His Impressionist period is of course on full display, featuring spontaneous depictions of contemporary urban and rural life that capture the immediacy the movement championed. These masterpieces on paper demonstrate how Renoir used this medium to work out ideas quickly, experimenting with composition and capturing fleeting effects of light before committing them to canvas.
From New Orleans to New York to Paris

| Après le bain by Pierre-Auguste Renoir. M.S. Rau. |

| Installation view of Renoir Drawings at Musée d’Orsay, Après le bain through the window (center). |
M.S. Rau is honored to have Renoir's Après le bain (1898) selected for this historic exhibition. Executed in sanguine and white chalk, this monumental portrait presents a nude figure absorbed in the intimate act of drying herself after bathing.
The size of this drawing—almost 4 feet high and 3 feet wide—is truly exceptional in Renoir's oeuvre and is among the largest he ever created in red chalk. Musée d'Orsay's display highlights the drawing's significance beautifully with a custom window, allowing viewers a glimpse of the masterpiece through the museum's walls.

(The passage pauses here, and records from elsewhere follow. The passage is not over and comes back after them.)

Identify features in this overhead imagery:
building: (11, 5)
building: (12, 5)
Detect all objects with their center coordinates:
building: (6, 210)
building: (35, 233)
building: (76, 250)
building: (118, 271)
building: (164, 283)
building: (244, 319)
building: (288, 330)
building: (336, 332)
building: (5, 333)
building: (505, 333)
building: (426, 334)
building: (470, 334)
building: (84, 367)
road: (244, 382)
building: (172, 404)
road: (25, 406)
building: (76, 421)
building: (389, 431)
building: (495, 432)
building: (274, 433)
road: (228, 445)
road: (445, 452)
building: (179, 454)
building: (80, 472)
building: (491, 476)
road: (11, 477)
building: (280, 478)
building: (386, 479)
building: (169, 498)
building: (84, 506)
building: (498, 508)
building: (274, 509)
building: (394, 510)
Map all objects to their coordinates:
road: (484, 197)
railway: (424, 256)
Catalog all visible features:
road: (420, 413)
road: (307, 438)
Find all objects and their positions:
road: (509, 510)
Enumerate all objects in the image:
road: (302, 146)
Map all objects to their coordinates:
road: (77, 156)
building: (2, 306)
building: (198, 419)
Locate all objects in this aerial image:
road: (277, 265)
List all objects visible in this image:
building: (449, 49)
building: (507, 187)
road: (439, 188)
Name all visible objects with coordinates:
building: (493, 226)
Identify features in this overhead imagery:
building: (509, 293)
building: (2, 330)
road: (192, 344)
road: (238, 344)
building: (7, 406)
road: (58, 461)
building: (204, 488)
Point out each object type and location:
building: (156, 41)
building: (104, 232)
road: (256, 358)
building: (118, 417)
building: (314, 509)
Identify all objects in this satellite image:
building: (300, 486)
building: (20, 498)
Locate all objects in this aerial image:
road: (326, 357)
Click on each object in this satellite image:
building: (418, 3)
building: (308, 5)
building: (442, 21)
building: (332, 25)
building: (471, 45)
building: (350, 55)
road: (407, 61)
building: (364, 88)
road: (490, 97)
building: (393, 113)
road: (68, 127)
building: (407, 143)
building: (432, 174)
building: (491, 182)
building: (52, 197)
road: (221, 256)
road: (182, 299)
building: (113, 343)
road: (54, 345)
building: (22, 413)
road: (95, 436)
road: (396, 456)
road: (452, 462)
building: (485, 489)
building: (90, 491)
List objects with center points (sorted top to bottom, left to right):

| Gabrielle aux grenades by Pierre-Auguste Renoir. Painted 1915. M.S. Rau (Sold). |
The model for Après le bain is almost certainly Gabrielle Renard, cousin to Renoir's wife, Aline Charigot, and nanny to their children. Gabrielle came to work for the family in Montmartre at age sixteen and quickly became one of the artist's favorite subjects, appearing in several important works. When severe rheumatoid arthritis eventually left him unable to walk and barely able to grasp a paintbrush, it was Gabrielle who assisted by positioning the brush between his stiffened fingers, enabling him to continue working.
Why You Should Make the Trip

| Musée d’Orsay, Esplanade Valéry Giscard d'Estaing, 75007 Paris. 2023. Source. |
Whether you are a devoted connoisseur of Impressionism or simply appreciate masterful draftsmanship, Renoir Drawings offers a fresh perspective on an artist whose paintings have become so familiar that we sometimes forget to see them anew. This exhibition reminds us that behind every luminous canvas lies hours of careful study, experimentation and refinement captured in drawings that are masterworks in their own right.
Renoir Drawings runs March 17 through July 5, 2026, at Musée d’Orsay, located at Esplanade Valéry Giscard d'Estaing, 75007 Paris, France.